While she had no intention of coming back as Lara Croft, Tomb Raider, it had been clear that Grayson really wanted to go with Aunt Robin (“She’s cool, Mom!”), and Rebecca figured she had nothing to lose at that point, except maybe a manicure appointment. So she had accepted her gift, personal reservations duly noted, and toddled off to Denver, where she met her six Partners in Transformation, all women of various ages and backgrounds sharing a common need to be transformed from a bad situation to a new beginning.
Then entered the fearless Moira Luting, who cheerfully announced that they’d be pushed to their physical limits to clear their mind, body, and spirit, so that they’d be completely free for The Visioning. And lest they doubt her, Moira quickly demonstrated that she meant what she said: Three days of crawling, climbing, hanging, and swimming in ice cold streams had almost killed the group of women, none of whom had ever done anything more strenuous than a treadmill.
The funny thing, at least for Rebecca anyway, was that it worked. She did feel free. And alive! And she had come too far to let something like a little—okay, big rock—stand in her way!

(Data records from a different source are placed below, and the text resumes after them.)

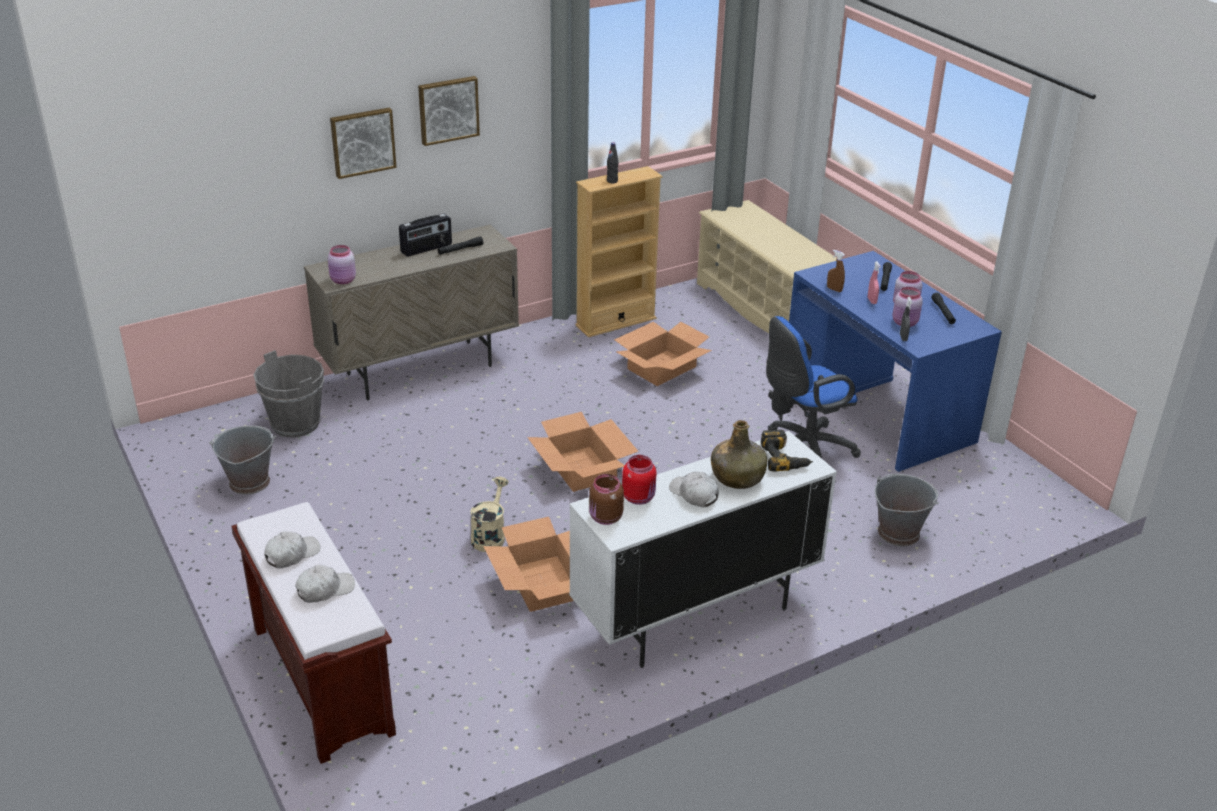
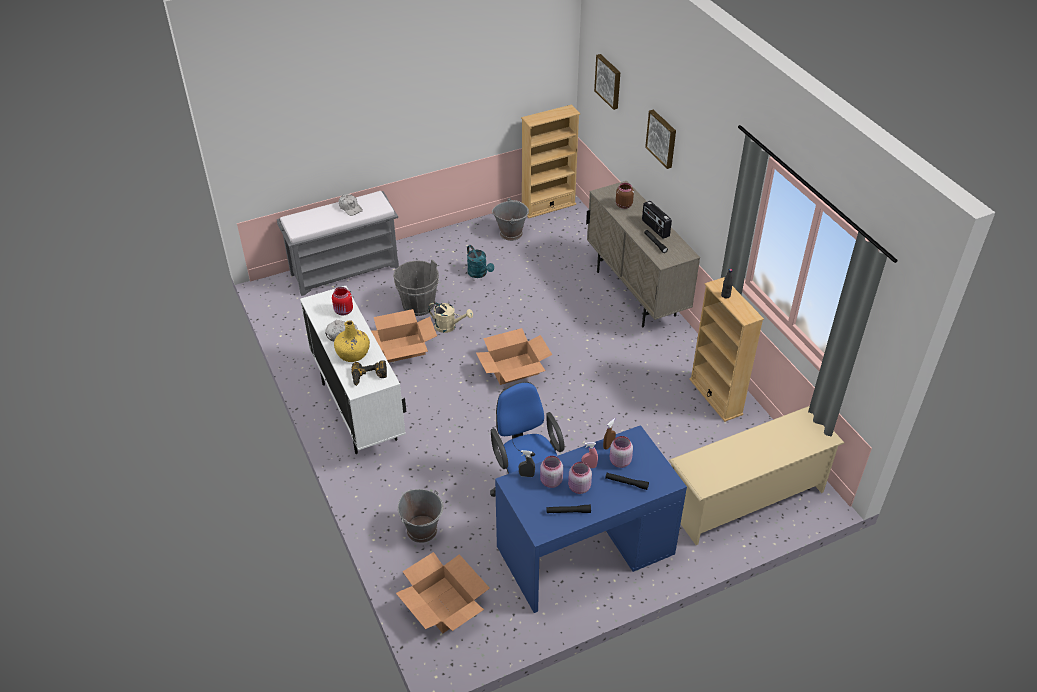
camera: 95 degrees right, 10 degrees up
brown bench [232,502,396,764] -> grey bench [277,191,399,296]
grey bucket [253,350,324,437] -> grey bucket moved to [393,260,439,316]
white cap [295,564,355,603] -> none
pink jar [328,245,356,284] -> pink jar moved to [610,436,633,468]
picture [418,76,480,146] -> picture moved to [594,54,620,110]
brown jar [589,474,624,525] -> brown jar moved to [616,183,634,209]
cardboard box [614,322,712,386] -> cardboard box moved to [396,552,490,633]
green bottle [711,420,767,489] -> yellow bottle [334,320,370,362]
none -> turquoise watering can [467,245,494,278]
none -> beige bookcase [521,105,580,218]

So she gathered up all the grit she had left and jumped again. Her knee slammed into the rock wall, but she caught a ridge at the top and struggled and scraped to hoist herself up. Somehow, she made it, rolling off the other side and landing on one foot and one knee in the little clearing where the campfire was burning.
A howl—yes, an actual howl—went up from the others as she gained her feet, and frankly, it wasn’t bad for a former beauty queen, even if she did think so herself. This was her highest plateau yet, and although she was completely spent and near to starving to death, Rebecca felt nothing at all like the weak and fragile socialite beauty queen she had come to expect from herself. She felt like . . . Lara Croft, Tomb Raider!